In a more immediate sense, many brand manufacturers would suffer loss of revenue generated by existing white-labeling and brand licensing agreements, and in many cases would be forced to absorb the cost of corporate restructuring and legal fees to correct existing integrations between licensed entities and connected owner/interest-holding management and/or IP holding companies functioning respectively as service providers and licensors.
California operators have long been innovators in the cannabis space, and the language of the subsection could also effectively disrupt present and future dissemination of valuable intellectual property to operators in other states with legal regulated cannabis markets, again depriving our California companies of the ability to capitalize on research and development and court additional investors.

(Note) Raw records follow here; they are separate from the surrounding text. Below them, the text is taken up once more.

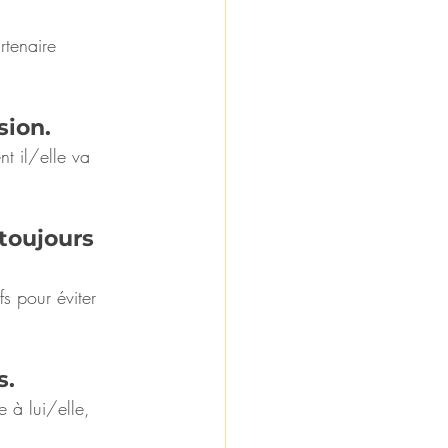
rtenaire 
sion.
t il/elle va 
toujours 
s pour éviter 
s.
e à lui/elle, 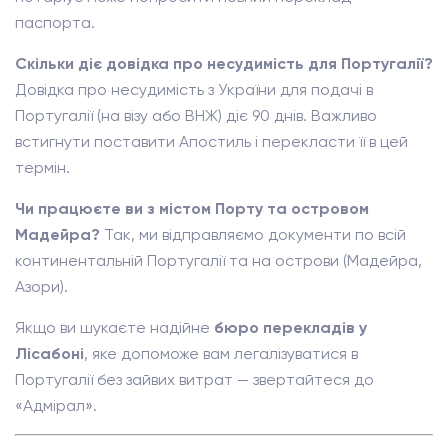
паспорта.
Скільки діє довідка про несудимість для Португалії?
Довідка про несудимість з України для подачі в
Португалії (на візу або ВНЖ) діє 90 днів. Важливо
встигнути поставити Апостиль і перекласти її в цей
термін.
Чи працюєте ви з містом Порту та островом
Мадейра?
Так, ми відправляємо документи по всій
континентальній Португалії та на острови (Мадейра,
Азори).
Якщо ви шукаєте надійне
бюро перекладів у
Лісабоні
, яке допоможе вам легалізуватися в
Португалії без зайвих витрат — звертайтеся до
«Адмірал».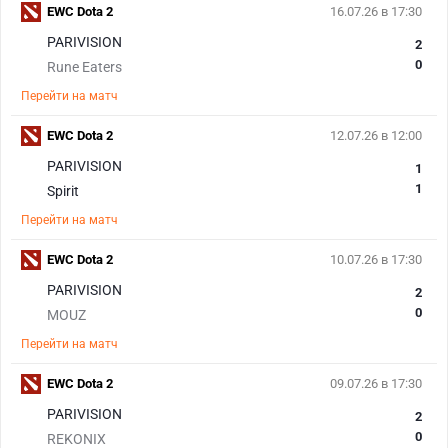
EWC Dota 2
16.07.26 в 17:30
PARIVISION
2
0
Rune Eaters
Перейти на матч
EWC Dota 2
12.07.26 в 12:00
PARIVISION
1
1
Spirit
Перейти на матч
EWC Dota 2
10.07.26 в 17:30
PARIVISION
2
0
MOUZ
Перейти на матч
EWC Dota 2
09.07.26 в 17:30
PARIVISION
2
0
REKONIX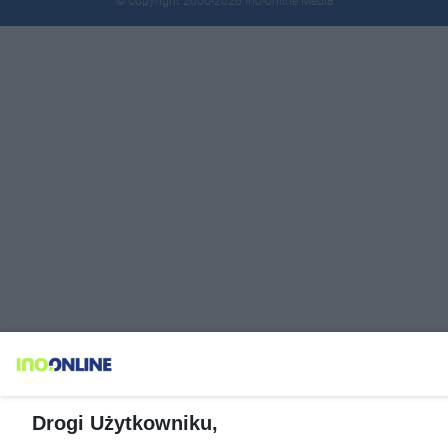
© copyright 2000-2026 Ino-online Media
Drogi Użytkowniku,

It is also worth noting that the addition of subsection (b) would leave California as the only legalized state in the union to bar third-party IP licensing deals of this nature.
Lastly, the result of the subsection’s language would also yield negative consequences for parties aside from licensed manufacturers. Consumers are likely to suffer limited exposure to quality and consistent products via lack of awareness and brand recognition that is essential to overall consumer protection, particularly within an emerging regulated market. Restricting an important conduit to the regulated market for smaller brand owners and contractors without the resources to obtain a manufacturing license would also have the counterproductive effect of pushing business and know-how back into the service of a black market.

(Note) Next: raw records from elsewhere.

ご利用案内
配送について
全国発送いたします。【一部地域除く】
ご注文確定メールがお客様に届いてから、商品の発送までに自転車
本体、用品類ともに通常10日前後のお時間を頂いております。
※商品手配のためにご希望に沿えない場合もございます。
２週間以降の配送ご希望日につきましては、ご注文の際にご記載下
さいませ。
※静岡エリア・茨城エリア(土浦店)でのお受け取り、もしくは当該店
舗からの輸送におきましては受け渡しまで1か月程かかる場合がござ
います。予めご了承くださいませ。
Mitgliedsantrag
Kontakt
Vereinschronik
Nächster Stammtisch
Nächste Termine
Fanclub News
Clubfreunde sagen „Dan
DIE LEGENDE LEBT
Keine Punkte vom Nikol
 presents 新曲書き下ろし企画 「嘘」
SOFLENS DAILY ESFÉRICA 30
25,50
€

It is understood that the Bureau desires a means by which to track participation within the regulated market, and to that end the language of subsection (b)(4) is a sensible prohibition when examined in isolation. However, the remaining language of subsection (b) achieves control over participation at the expense of the greater health and functionality of the industry and its participants, both licensed and unlicensed. Existing disclosure requirements for owners and financial interest holders of licensed entities already largely fulfill the need to monitor participation, and similar disclosure requirements could be employed to close perceived remaining loopholes. In contrast, §5032(b) would impose a drastic ban on participation, and place disruptively burdensome restrictions on licensed operators and their business partners. It is therefore our opinion that the language of the subsection should be removed if not fundamentally refined.
James P. Marion, Esq.
Principal Attorney, Law Offices of James P. Marion, Esq.